Why It Matters for Security Teams
Abandoned AI workloads matter because they convert forgotten innovation into unmanaged attack surface. A system that no longer has business ownership rarely has clear patching, monitoring, or secret rotation responsibility, yet it may still hold access to data, model weights, or orchestration tooling. That combination is especially problematic in environments where agentic ai or automated pipelines can trigger actions without human oversight. The security failure is not just exposure, but persistence of authority without accountability.
From a governance perspective, this term intersects directly with identity security. Workloads need lifecycle controls, not just deployment controls. If a service account, token, or workload certificate remains active after the owner disappears, the organisation has effectively left a dormant identity in place. Guidance from NIST Zero Trust Architecture supports the principle that access should be continuously validated, while OWASP Non-Human Identity Top 10 highlights how machine identities become security liabilities when ownership, rotation, and revocation are missing.
Organisations typically encounter the risk only after an audit, breach investigation, or cloud bill review exposes a forgotten workload, at which point abandoned AI workload cleanup becomes operationally unavoidable.
Standards & Framework Alignment
This section maps relevant standards and security frameworks to the operational risks and controls described in this guidance.
OWASP Non-Human Identity Top 10 address the attack and risk surface, while NIST AI RMF, NIST CSF 2.0, NIST SP 800-53 Rev 5 and NIST Zero Trust (SP 800-207) set the governance and control requirements practitioners need to meet.

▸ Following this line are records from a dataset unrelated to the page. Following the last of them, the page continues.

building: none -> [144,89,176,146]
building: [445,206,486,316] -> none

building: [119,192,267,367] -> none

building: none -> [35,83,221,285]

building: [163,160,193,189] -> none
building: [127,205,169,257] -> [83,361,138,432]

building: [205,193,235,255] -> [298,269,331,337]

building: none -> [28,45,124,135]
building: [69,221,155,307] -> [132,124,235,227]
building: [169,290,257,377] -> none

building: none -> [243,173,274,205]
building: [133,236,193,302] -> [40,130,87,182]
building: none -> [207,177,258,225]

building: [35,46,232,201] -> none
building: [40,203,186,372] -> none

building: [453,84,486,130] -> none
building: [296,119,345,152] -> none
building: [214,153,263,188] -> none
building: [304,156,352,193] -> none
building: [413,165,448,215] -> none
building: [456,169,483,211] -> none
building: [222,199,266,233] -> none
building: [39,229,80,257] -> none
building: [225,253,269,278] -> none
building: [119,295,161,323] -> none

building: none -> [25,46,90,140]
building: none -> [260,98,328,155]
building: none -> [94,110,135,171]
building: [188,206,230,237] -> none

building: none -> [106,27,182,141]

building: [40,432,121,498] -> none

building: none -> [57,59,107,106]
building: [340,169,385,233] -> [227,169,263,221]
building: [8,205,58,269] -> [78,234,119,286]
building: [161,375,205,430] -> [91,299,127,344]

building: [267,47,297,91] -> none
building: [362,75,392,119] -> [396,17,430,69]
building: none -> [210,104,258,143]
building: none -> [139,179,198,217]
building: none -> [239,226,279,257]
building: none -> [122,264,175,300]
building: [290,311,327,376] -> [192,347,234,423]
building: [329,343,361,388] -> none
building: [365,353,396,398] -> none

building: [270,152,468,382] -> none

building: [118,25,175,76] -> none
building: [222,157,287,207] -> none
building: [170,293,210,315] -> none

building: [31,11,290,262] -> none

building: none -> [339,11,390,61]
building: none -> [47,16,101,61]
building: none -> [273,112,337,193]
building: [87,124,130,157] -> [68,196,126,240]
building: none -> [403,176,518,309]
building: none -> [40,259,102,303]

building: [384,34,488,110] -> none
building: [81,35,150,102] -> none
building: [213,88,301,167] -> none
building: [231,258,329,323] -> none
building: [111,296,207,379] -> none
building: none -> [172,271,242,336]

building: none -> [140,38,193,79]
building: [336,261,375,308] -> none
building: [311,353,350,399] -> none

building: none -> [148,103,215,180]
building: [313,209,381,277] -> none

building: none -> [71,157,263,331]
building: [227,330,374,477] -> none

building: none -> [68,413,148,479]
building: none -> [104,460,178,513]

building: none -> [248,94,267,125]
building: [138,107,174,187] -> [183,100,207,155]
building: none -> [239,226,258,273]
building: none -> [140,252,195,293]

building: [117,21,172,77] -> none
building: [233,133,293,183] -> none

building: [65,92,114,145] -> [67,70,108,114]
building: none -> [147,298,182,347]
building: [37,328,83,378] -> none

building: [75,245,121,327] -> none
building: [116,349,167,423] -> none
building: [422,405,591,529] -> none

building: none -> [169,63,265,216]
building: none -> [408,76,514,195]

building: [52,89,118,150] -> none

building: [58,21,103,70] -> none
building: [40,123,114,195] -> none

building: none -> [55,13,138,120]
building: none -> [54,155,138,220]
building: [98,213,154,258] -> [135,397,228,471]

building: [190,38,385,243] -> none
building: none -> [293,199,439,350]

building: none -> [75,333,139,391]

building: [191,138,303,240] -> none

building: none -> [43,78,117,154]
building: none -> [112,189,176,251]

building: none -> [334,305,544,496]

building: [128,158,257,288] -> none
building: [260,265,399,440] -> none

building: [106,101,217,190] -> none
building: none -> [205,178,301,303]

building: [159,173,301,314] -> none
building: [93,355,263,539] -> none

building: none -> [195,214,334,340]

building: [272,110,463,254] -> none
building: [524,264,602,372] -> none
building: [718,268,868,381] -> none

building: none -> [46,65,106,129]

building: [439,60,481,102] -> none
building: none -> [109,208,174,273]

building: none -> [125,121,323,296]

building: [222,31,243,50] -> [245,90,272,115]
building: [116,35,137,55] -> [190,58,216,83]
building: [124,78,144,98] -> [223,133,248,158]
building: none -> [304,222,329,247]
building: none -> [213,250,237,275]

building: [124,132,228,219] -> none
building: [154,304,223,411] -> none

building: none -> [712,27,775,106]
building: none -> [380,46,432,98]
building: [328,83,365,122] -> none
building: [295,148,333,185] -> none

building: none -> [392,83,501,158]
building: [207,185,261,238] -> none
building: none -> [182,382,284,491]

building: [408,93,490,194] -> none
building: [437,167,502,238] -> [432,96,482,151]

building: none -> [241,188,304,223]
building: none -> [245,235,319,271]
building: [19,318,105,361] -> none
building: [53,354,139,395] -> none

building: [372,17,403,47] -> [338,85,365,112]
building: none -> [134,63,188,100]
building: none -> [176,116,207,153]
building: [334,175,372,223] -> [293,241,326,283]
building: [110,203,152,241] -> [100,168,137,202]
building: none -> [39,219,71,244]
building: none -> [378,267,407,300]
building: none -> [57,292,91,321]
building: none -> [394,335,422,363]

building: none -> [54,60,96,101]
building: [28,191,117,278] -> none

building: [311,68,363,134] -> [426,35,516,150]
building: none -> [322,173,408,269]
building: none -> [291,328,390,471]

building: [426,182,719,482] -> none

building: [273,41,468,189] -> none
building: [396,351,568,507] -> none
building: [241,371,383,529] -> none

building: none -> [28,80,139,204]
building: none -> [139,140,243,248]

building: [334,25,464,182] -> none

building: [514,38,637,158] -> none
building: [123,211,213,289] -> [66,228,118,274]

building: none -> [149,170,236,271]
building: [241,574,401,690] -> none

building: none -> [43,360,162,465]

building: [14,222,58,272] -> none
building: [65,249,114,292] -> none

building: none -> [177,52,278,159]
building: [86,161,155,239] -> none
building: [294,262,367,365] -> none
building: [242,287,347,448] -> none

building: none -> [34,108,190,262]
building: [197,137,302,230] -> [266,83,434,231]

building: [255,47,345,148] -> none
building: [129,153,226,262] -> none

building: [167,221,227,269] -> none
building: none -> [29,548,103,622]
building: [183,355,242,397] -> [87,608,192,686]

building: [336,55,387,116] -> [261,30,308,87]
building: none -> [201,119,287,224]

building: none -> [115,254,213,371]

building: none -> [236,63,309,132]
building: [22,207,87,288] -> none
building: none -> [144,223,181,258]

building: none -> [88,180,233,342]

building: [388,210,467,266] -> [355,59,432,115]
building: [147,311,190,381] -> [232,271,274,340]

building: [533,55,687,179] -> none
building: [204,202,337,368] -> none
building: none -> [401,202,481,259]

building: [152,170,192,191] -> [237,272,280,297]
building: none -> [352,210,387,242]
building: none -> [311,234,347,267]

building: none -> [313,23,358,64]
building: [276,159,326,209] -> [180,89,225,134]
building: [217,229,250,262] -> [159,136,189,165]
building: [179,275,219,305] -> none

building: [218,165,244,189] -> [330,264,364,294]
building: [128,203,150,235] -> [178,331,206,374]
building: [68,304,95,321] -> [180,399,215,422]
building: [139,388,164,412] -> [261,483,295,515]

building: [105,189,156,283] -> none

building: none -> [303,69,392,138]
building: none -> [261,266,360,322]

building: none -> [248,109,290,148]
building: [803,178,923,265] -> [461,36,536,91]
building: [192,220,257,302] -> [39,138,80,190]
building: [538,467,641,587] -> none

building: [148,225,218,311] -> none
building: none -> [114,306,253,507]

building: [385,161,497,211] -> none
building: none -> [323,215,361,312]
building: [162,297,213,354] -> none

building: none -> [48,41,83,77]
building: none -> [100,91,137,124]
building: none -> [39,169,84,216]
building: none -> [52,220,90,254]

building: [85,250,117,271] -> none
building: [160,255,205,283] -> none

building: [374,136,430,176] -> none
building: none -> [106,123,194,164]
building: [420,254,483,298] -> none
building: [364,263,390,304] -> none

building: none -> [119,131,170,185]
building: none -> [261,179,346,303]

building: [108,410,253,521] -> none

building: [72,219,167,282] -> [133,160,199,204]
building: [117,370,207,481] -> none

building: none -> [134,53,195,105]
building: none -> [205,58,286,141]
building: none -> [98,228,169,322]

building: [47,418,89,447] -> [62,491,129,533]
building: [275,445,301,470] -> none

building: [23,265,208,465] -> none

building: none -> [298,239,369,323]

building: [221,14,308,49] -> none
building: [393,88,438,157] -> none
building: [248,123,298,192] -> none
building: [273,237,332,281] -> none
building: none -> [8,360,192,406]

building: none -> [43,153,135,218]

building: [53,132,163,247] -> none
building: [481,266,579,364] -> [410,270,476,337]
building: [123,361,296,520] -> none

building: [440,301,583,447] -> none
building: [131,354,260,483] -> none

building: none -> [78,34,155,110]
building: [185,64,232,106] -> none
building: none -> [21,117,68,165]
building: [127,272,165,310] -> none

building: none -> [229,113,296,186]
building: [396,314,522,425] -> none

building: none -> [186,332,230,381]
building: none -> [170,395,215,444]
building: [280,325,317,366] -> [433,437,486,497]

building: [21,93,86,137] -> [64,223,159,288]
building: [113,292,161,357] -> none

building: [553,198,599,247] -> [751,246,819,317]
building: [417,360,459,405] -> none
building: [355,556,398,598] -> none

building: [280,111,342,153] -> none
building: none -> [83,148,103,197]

| Framework | Control / Reference | Relevance |
|---|---|---|
| OWASP Non-Human Identity Top 10 | Addresses unmanaged machine identities, which are central to abandoned AI workloads. | |
| NIST AI RMF | Defines lifecycle and accountability practices for AI systems, including stale deployments. | |
| NIST CSF 2.0 | ID.AM | Asset management functions cover discovery of forgotten AI workloads and dependencies. |
| NIST SP 800-53 Rev 5 | CM-8 | Configuration management requires tracking system components, including orphaned AI services. |
| NIST Zero Trust (SP 800-207) | Zero Trust requires continuous verification, which helps limit risk from stale workload access. |
Assign ownership, monitor lifecycle risk, and remove AI systems that no longer serve a governed purpose.